Las bombas resonaban en las calles. Los asuncenos nos atrincherábamos en nuestras casas. Radio Cáritas transmitía en directo con Celso Velázquez, Sergio Araújo (que ya no viven para contar) y Juan Pastoriza recorriendo el Cuartel de la Policía, Mburuvicha Róga y el Escolta Presidencial, los escenarios de una refriega que fue solo la frutilla del desgaste social. Horas de expectativa, de espera, de nervios, hasta que llegó el memorable: “Hemos salido de nuestros cuarteles...”, del general Rodríguez, con un ñe’etavy solo comparable al de otro militar de igual rango. De la incredulidad pasamos a la alegría. No había miedos del qué va a pasar después porque el después se teñía de esperanzas: Volverá la libertad, volverán los compatriotas exiliados, volverá el estado de derecho, volverá la institucionalidad. Pero las que volvieron remixadas fueron las oscuras golondrinas, que apenas hibernaron para resurgir disfrazadas de demócratas.
Dejando de lado las teorías conspiratorias, Rodríguez no era un demócrata, sino que tuvo que convertirse en uno a la fuerza. Su legado –impuesto por el Tío Sam, la presión ciudadana o el Ratón Pérez– fue convocar a una Constituyente que resultó en una Constitución Nacional que hacía la admiración de propios y extraños.
A la euforia inicial siguió la expectativa y a la expectativa, la decepción. Decepción por la corrupción que –antes reservada a unos cuantos agraciados– se volvió una plaga que infesta desde la Secretaría de Tributación hasta la comisión vecinal. Decepción por la Justicia que es ciega, sorda y muda, como Shakira, ante los robos a mansalva.

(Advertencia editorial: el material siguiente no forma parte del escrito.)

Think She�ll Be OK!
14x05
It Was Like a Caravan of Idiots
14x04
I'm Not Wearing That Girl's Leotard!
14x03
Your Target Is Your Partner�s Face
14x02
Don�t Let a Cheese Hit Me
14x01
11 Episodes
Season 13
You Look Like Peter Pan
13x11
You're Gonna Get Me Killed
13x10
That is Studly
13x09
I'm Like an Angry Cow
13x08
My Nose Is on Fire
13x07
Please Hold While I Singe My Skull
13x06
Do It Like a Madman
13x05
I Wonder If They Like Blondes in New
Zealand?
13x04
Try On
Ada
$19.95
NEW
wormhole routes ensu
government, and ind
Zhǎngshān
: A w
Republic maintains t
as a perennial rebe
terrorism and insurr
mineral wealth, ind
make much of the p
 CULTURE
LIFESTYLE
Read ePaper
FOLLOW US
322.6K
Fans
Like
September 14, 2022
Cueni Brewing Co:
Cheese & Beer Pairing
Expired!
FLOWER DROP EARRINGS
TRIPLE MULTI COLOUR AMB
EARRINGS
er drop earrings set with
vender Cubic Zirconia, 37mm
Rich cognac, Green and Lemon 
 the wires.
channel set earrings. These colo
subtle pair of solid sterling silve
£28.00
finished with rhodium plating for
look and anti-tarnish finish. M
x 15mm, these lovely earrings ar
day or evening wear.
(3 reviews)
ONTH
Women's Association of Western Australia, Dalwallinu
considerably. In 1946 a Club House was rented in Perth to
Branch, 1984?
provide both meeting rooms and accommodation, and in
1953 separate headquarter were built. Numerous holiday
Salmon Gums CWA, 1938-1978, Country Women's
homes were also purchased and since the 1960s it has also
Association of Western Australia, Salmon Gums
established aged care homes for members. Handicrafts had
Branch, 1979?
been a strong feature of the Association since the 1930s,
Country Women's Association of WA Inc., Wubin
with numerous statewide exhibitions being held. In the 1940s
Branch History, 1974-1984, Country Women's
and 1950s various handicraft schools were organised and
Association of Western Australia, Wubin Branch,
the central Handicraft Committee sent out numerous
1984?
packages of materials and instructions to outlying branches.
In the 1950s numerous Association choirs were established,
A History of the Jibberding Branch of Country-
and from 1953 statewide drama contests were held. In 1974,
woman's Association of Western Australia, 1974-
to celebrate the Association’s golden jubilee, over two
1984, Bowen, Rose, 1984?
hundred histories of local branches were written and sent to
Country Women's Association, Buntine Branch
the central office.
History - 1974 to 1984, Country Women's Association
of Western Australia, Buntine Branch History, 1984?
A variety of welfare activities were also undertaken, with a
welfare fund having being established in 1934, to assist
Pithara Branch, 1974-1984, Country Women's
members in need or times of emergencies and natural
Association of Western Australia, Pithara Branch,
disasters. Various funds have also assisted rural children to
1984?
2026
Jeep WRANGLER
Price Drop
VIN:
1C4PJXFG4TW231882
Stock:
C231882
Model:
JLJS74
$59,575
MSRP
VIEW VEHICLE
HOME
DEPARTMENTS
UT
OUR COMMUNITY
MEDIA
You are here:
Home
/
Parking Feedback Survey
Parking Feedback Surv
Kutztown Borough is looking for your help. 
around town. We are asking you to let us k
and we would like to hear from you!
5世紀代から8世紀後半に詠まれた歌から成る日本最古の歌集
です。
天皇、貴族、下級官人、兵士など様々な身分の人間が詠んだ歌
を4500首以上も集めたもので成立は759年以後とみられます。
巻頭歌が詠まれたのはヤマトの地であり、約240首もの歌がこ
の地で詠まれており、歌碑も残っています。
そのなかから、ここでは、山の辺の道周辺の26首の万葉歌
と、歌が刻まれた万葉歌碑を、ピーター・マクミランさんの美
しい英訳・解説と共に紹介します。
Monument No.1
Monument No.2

Decepción, porque quienes creíamos que eran demócratas, eran unos desgraciados ladrones como los peores stronistas. Decepción por el resquebrajamiento del movimiento social, ciudadano y campesino, gracias a las coimas y a la repartija de dinero sin control. Decepción por los políticos, de cualquier color, que ni ahí están con la sublime idea de servir, sino que más bien están para enriquecerse hasta la cuarta generación amén. Pero la principal desilusión son las personas queridas de tu entorno más íntimo que parecían demócratas, pero resultaron ser unos desgraciados dispuestos a mandar a la hoguera a sus diferentes.
La democracia, como santo principio sacrosanto, no tiene la culpa, sino nuestra inacción, nuestra permisividad como ciudadanos: lo que callamos, lo que no protestamos, lo que dejamos hacer y ser. Sacudirnos, restablecer lazos, manifestarnos, enojarnos es prioridad para que nunca más nos dominen los tiranos.